━━━━━ 文書抜粋 ━━━━━

飲みに出たときに隣り合ったお嬢さんが見せてくれた写真がこれだったから僕はこれを磨崖仏だと信じ込んでたが、修験者が彫ったにしては時代がずいぶん新しいものに見える。

別に学者じゃないけれども修験の磨崖仏ってのはこれまでも結構見てきてて、古い磨崖仏って線彫りだったり、立体だとしてももっと技術が稚拙なはずなんだよなあ。この達磨太子さん、浮いた部分が崩れてもないしなんだかコンクリにすら見えるぞ。

切通しの参道の磨崖仏
切通しの参道の磨崖仏

それで、後から写真を整理してて気が付いたんだけど古法華(ふるほっけ)の磨崖仏は吊り橋の途中から見えるらしいよ。お姉ちゃん、間違っとるやんけ 笑
というわけで本物の磨崖仏は見逃しました。がちょーん

どこまでも続く白い道
どこまでも続く白い道

まあ、この時点ではそんなん知らんわけでね、大岩を右に回り込んでどこまでも続く白い道を右端まで行くわけ。

━━━━━ データ抜粋 ━━━━━

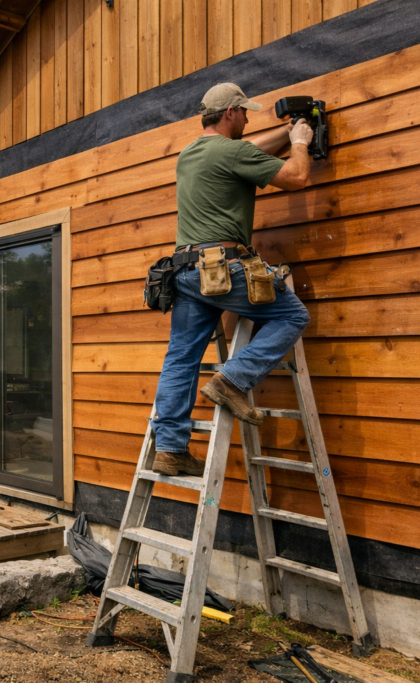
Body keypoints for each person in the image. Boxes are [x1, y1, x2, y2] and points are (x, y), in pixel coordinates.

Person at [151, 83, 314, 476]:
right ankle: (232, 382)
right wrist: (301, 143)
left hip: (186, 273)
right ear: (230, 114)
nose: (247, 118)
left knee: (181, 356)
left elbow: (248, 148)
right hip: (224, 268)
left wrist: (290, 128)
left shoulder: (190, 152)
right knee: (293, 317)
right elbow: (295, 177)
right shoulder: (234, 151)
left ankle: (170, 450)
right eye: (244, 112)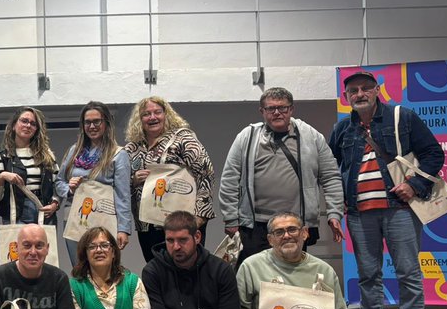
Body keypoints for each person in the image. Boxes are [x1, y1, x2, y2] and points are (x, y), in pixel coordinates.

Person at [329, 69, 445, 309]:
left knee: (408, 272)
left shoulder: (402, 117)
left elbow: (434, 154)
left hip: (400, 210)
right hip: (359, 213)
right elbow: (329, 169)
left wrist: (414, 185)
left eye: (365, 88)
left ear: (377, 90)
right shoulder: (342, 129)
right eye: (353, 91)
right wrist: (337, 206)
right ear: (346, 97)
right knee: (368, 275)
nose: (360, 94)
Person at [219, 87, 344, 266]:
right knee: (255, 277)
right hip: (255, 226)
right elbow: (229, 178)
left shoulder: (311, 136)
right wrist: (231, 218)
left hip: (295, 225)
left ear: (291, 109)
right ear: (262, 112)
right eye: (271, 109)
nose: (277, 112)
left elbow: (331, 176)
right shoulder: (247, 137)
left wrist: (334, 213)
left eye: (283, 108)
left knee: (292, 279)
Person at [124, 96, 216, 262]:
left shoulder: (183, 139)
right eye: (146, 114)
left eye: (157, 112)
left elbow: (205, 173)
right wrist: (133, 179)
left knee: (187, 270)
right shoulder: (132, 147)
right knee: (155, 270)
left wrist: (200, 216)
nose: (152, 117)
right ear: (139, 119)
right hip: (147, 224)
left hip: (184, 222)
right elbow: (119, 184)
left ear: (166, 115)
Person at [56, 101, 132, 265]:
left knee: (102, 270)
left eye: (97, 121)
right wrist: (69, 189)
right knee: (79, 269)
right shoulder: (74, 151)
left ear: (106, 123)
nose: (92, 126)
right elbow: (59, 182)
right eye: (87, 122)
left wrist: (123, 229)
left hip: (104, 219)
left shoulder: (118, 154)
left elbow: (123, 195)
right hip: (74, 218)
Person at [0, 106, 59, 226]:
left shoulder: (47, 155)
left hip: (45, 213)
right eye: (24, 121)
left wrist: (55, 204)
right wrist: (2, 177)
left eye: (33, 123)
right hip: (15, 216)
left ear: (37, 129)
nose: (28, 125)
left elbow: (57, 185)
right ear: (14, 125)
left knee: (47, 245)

━━━━━

▶ _作業指示_
1. 文書抜粋の中の一文「というわけで本物の磨崖仏は見逃しました。」を英語に訳しなさい。
2. 文書抜粋のうち、「飲みに出たときに隣り合ったお」から「だかコンクリにすら見えるぞ。」に至るまでの部分を、一字一句たがえずに書き写しなさい。
以上のデータは、この作業には一切関係しない。

▶ _課題の結果_
1. So, I missed the real cliff-carved Buddha.

2.
飲みに出たときに隣り合ったお嬢さんが見せてくれた写真がこれだったから僕はこれを磨崖仏だと信じ込んでたが、修験者が彫ったにしては時代がずいぶん新しいものに見える。

別に学者じゃないけれども修験の磨崖仏ってのはこれまでも結構見てきてて、古い磨崖仏って線彫りだったり、立体だとしてももっと技術が稚拙なはずなんだよなあ。この達磨太子さん、浮いた部分が崩れてもないしなんだかコンクリにすら見えるぞ。